Moderate your caffeine intake
Limit your caffeine to 400 mg or less per day. Even though you’ll be consuming smaller amounts of caffeine, it can add up: remember to keep your overall daily caffeine intake to 400 mg of caffeine or less, as advised by the FDA. Some people may be more sensitive to caffeine than others, so if you think you have caffeine sensitivity, moderate your intake very carefully and reduce it accordingly.
Consult with your doctor. Some people may be at a heightened risk of high blood pressure or heart attack if they drink more than 200 mg of caffeine a day. If you fall into this category, consult with your doctor before changing your caffeine regimen. Pregnant women should also limit caffeine to 200 mg or less per day.
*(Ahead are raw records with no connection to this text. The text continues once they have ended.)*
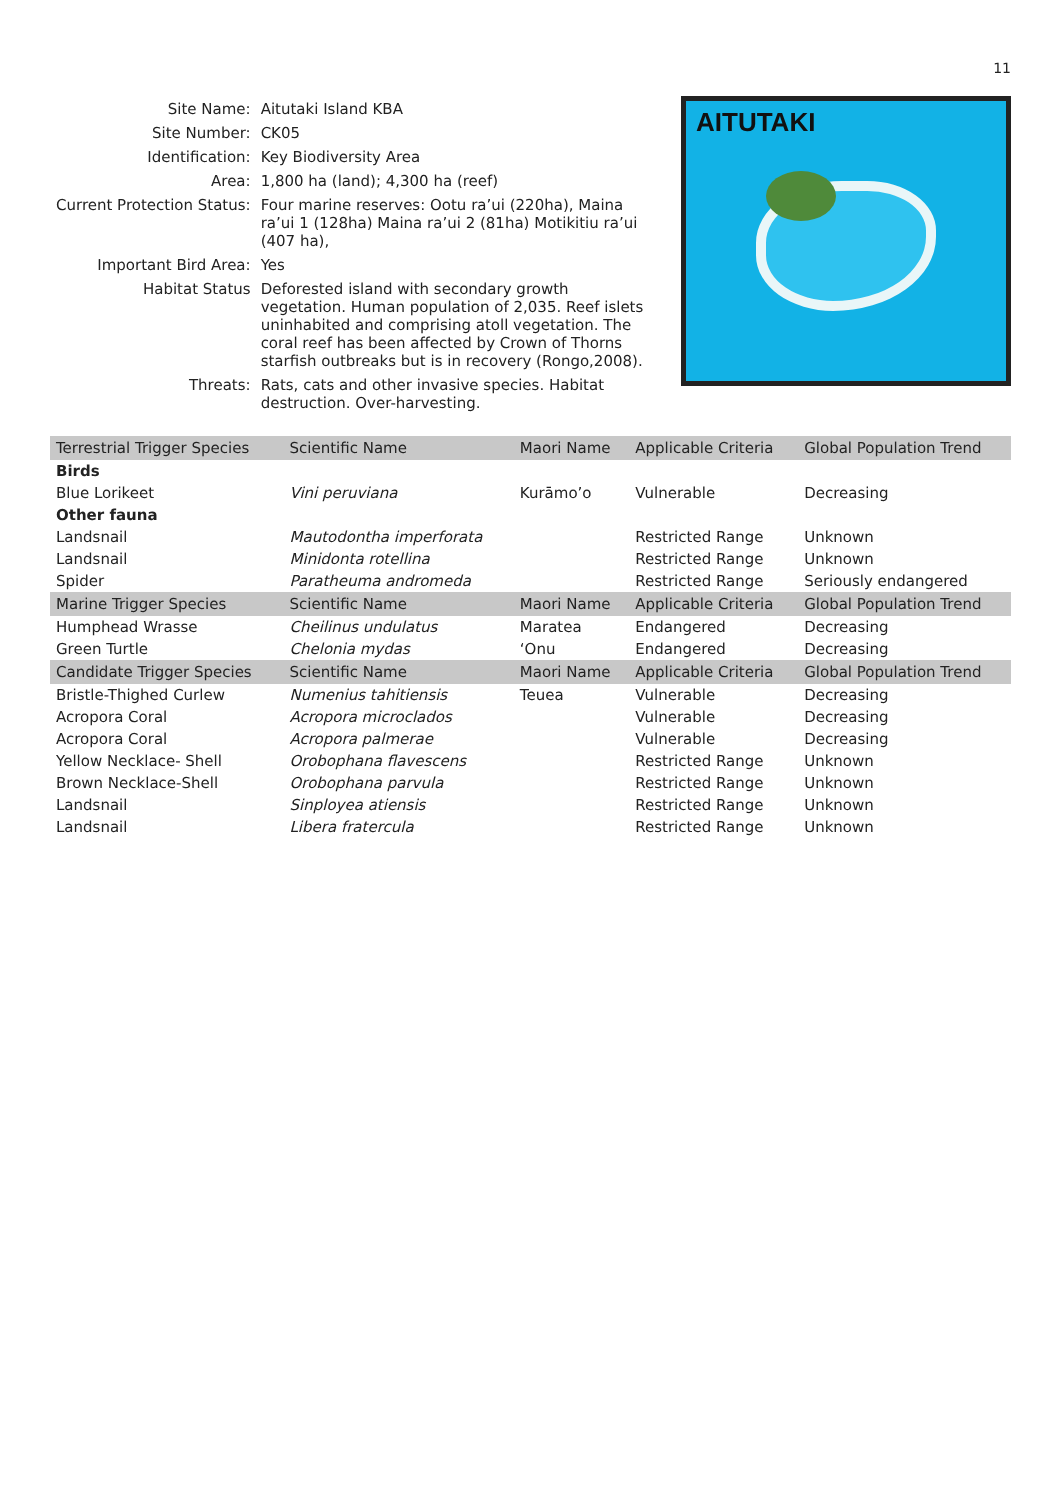11
| Site Name: | Aitutaki Island KBA |
| Site Number: | CK05 |
| Identification: | Key Biodiversity Area |
| Area: | 1,800 ha (land); 4,300 ha (reef) |
| Current Protection Status: | Four marine reserves: Ootu ra’ui (220ha), Maina ra’ui 1 (128ha) Maina ra’ui 2 (81ha) Motikitiu ra’ui (407 ha), |
| Important Bird Area: | Yes |
| Habitat Status | Deforested island with secondary growth vegetation. Human population of 2,035. Reef islets uninhabited and comprising atoll vegetation. The coral reef has been affected by Crown of Thorns starfish outbreaks but is in recovery (Rongo,2008). |
| Threats: | Rats, cats and other invasive species. Habitat destruction. Over-harvesting. |
AITUTAKI
| Terrestrial Trigger Species | Scientific Name | Maori Name | Applicable Criteria | Global Population Trend |
| --- | --- | --- | --- | --- |
| Birds | | | | |
| Blue Lorikeet | Vini peruviana | Kurāmo’o | Vulnerable | Decreasing |
| Other fauna | | | | |
| Landsnail | Mautodontha imperforata | | Restricted Range | Unknown |
| Landsnail | Minidonta rotellina | | Restricted Range | Unknown |
| Spider | Paratheuma andromeda | | Restricted Range | Seriously endangered |
| Marine Trigger Species | Scientific Name | Maori Name | Applicable Criteria | Global Population Trend |
| Humphead Wrasse | Cheilinus undulatus | Maratea | Endangered | Decreasing |
| Green Turtle | Chelonia mydas | ‘Onu | Endangered | Decreasing |
| Candidate Trigger Species | Scientific Name | Maori Name | Applicable Criteria | Global Population Trend |
| Bristle-Thighed Curlew | Numenius tahitiensis | Teuea | Vulnerable | Decreasing |
| Acropora Coral | Acropora microclados | | Vulnerable | Decreasing |
| Acropora Coral | Acropora palmerae | | Vulnerable | Decreasing |
| Yellow Necklace- Shell | Orobophana flavescens | | Restricted Range | Unknown |
| Brown Necklace-Shell | Orobophana parvula | | Restricted Range | Unknown |
| Landsnail | Sinployea atiensis | | Restricted Range | Unknown |
| Landsnail | Libera fratercula | | Restricted Range | Unknown |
Don’t consume caffeine within 6-8 hours of your bedtime. Caffeine has a half-life of 5 hours, meaning if you consume 100 mg at 5 pm, you’ll still have 50mg in your system at 10 pm. While the American Academy of Sleep Medicine recommends that you don’t consume caffeine at least 6 hours before bedtime, if you have a typical overnight sleep schedule, it’s safest to cut off your caffeine intake by 2 pm. And, if you do drink caffeine later in your day, consider making it your smallest dose.